Upon delivery, the goods shall be at the risk of the Buyer.

13. DEFAULT
Without prejudice to its other rights, the Seller may immediately terminate wholly or in part any or every contract between itself and the Buyer or suspend any further deliveries under any or every contract upon the occurrence of any one of the following events:

(a) The Buyer defaults in the payment of any indebtedness as and when due hereunder.

(b) The Buyer has failed to take delivery of the goods in accordance with any contract between it and the Seller.

(c) The Buyer becomes actually or apparently insolvent or enters into any composition or arrangement with its creditors or at any time or times hereafter the Seller, in good faith, determines that it is insecure with respect to a payment from the Buyer to the Seller or any of the Buyer’s liabilities hereunder.

(d) Any legal, equitable, governmental or administrative action is commenced or threatened against any party hereto for damages or injuries to persons or property arising from the design, manufacture, use, sale or distribution of the goods.

(e) A Petition has to be presented for an order for the winding-up of the Buyer or for a Receiver (including an Administrative Receiver) or Administrator to be appointed or if any such order or appointment is made or if, being an individual or partnership the Buyer suspends payment of his or their debts in whole or in part or if an application has been made for an Interim Order or a Petition has been presented for a Bankruptcy Order or if any such order is made or if the Buyer, whether or not a body corporate, shall carry out or shall be subject to any analogous act or proceedings under foreign law.
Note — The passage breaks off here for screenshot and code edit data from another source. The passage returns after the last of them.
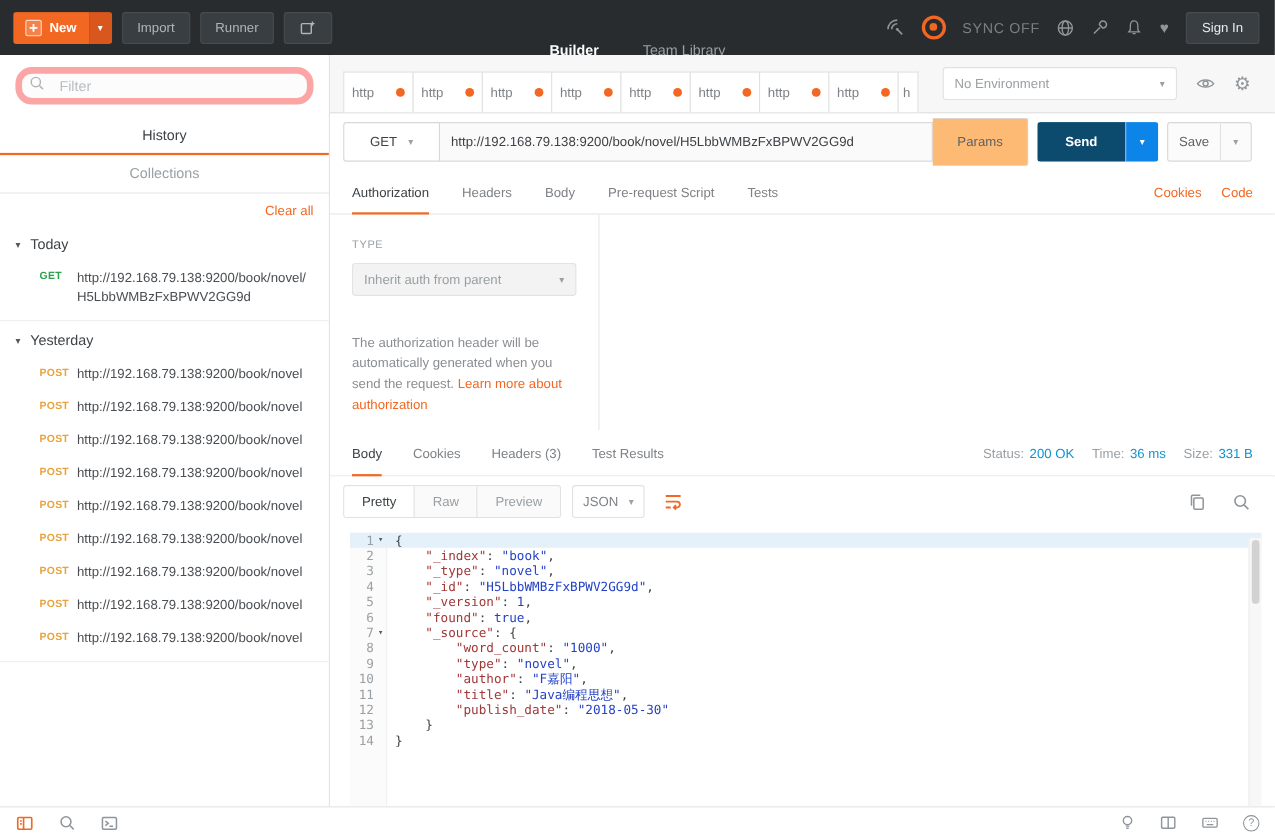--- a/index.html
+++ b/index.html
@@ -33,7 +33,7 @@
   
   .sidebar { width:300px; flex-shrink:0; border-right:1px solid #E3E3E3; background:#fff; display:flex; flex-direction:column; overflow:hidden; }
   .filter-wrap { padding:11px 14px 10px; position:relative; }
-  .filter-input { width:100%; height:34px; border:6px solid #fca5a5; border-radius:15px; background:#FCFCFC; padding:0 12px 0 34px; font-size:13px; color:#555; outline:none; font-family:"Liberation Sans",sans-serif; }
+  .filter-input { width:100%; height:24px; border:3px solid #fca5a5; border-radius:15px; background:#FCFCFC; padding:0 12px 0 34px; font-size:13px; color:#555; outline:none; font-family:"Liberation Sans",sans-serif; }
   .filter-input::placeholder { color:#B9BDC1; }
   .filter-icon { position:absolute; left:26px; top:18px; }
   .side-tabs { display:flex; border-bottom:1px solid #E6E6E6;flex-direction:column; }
The Seller shall be entitled to exercise its aforesaid rights of termination or suspension at any time during which the event or default giving rise thereto has not ceased or been remedied and in the event of any such suspension, the Seller shall be entitled as a condition of resuming delivery under any contract between it and the Buyer to require pre-payment of, or such security as it may require for the payment of, the price of any further delivery.

14. CANCELLATION OF ORDERS
This Order may not be cancelled by the Buyer in whole or in part without the express written consent of the Seller and without prejudice to any other rights of the Seller under the terms and conditions of this Order, the Seller may make a charge for any such Order cancellation.

15. MISCELLANEOUS
(a) The rights of the parties hereto shall not be prejudiced or restricted by any indulgences or forbearance extended by either party to the other and no waiver by either party in respect of any breach shall operate as a waiver in respect of any subsequent breach. Any variation in the terms of this Order must be agreed in writing between the parties.

(b) This Order shall be governed by the Laws of England. No provision or term of this Order will be of any effect in any State or Jurisdiction if its inclusion would affect the validity or enforcement of this Order but, in any such case, all of the remaining provisions and terms hereof shall continue and shall be effective according to the intent of these terms and conditions as though such invalid provision or term had never been included herein. The Buyer on entering into this Order submits to the jurisdiction of the English Courts.